Ans: Once we have held that transactions between the owner of SPV and the SPV belong to a genus different from the transactions between lenders and borrowers, such transactions between an SPV and the entity creating such an SPV, as long as it is for a specific transaction structured by the owner entity- as in this case, is inherently incapable of taking place between independent enterprise. The moment this kind of funding is done, the relationship between the entity funding the SPV and the SPV will be rendered as of ‘associated enterprise’ within the meanings of Section 92A(1) as also 92A(2).

ii. Whether if such a transaction is hypothetically possible, what could be the rate of interest in such financing is done in an uncontrolled situation;

Ans: Even if one proceeds on the basis that one can assume or hypothesize a transaction similar to SPV funding in a non-AE relationship situation and fiduciary in nature- and such a hypothesis may also have some merits, it is important to bear in mind the fact that interest is compensation for the time value of money in the sense that when lender puts the money at the disposal of the borrower for a certain period, the interest that the borrower pays the lender is compensation for placing the money at the disposal of the borrower for borrower’s use during this period. In a situation, when the borrower has no discretion of using the funds gainfully, the commercial interest rates do not come into play at all.

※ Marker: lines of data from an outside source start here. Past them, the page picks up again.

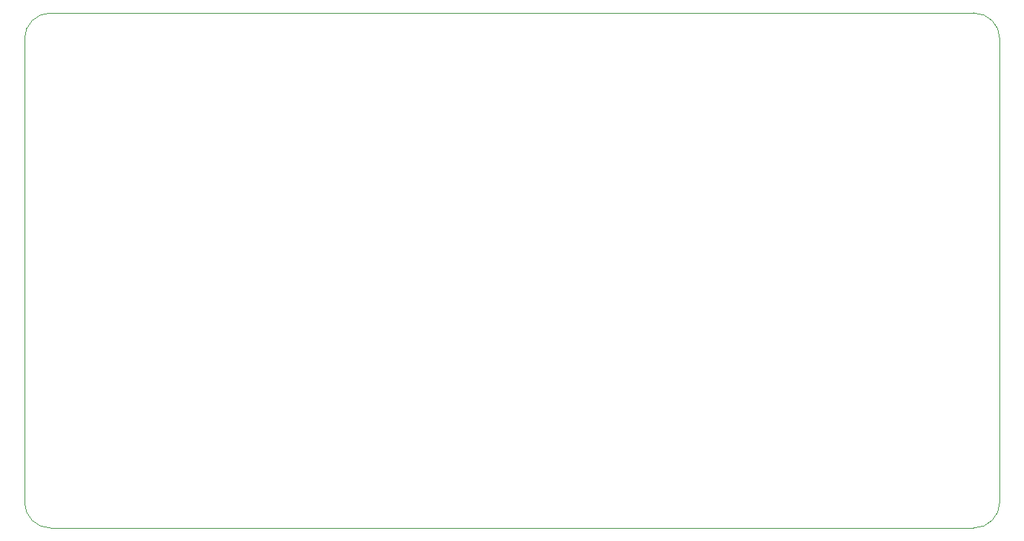
<source format=gbr>
G04*
G04 #@! TF.GenerationSoftware,Altium Limited,Altium Designer,23.9.2 (47)*
G04*
G04 Layer_Color=0*
%FSLAX25Y25*%
%MOIN*%
G70*
G04*
G04 #@! TF.SameCoordinates,7D7DC0CB-560A-4B43-BD03-011E7A05A225*
G04*
G04*
G04 #@! TF.FilePolarity,Positive*
G04*
G01*
G75*
%ADD42C,0.00100*%
D42*
X500Y12000D02*
X500Y226000D01*
D02*
G02*
X12500Y238000I12000J0D01*
G01*
X12000Y238000D01*
X439000Y238000D01*
D02*
G02*
X451000Y226000I0J-12000D01*
G01*
X451000Y225796D01*
X451000Y12500D01*
X451000Y12000D01*
D02*
G02*
X439000Y0I-12000J0D01*
G01*
X13000Y0D01*
X12500Y0D01*
D02*
G02*
X500Y12000I0J12000D01*
G01*
M02*

</source>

iii. If interest is not the arm’s length consideration for such funding, what could constitute an arm’s length price of such financing.

Ans. in an arm’s length situation, the risks and rewards for the risks go hand in hand, and when someone assumes particular risks, the rewards for that risk cannot be assigned to someone else. This hypothesis appeals to us and, in our humble understanding, perhaps it truly reflects the arm’s length compensation for the role played by the owner of the SPV in providing all the requisite wherewithal to the SPV to achieve its objectives. Therefore, when the CUP method is to be adopted for ascertaining arm’s length price of providing wherewithal to the SPV, for achieving its objectives and purpose, the arm’s length consideration thereof could at best be the corresponding gain to the SPV concerned- whether directly or indirectly.

Held: In view of the aforesaid, the Ld. Bench held that the arm’ length price, under the CUP method and on the facts of this case, of funding of the SPVs by the assessee company, or providing them with the wherewithal to achieve objectives of the SPVs- which were determined by the commercial exigencies of the assessee company, is ‘nil’. We, therefore, delete the impugned ALP adjustment of Rs 44,26,61,264.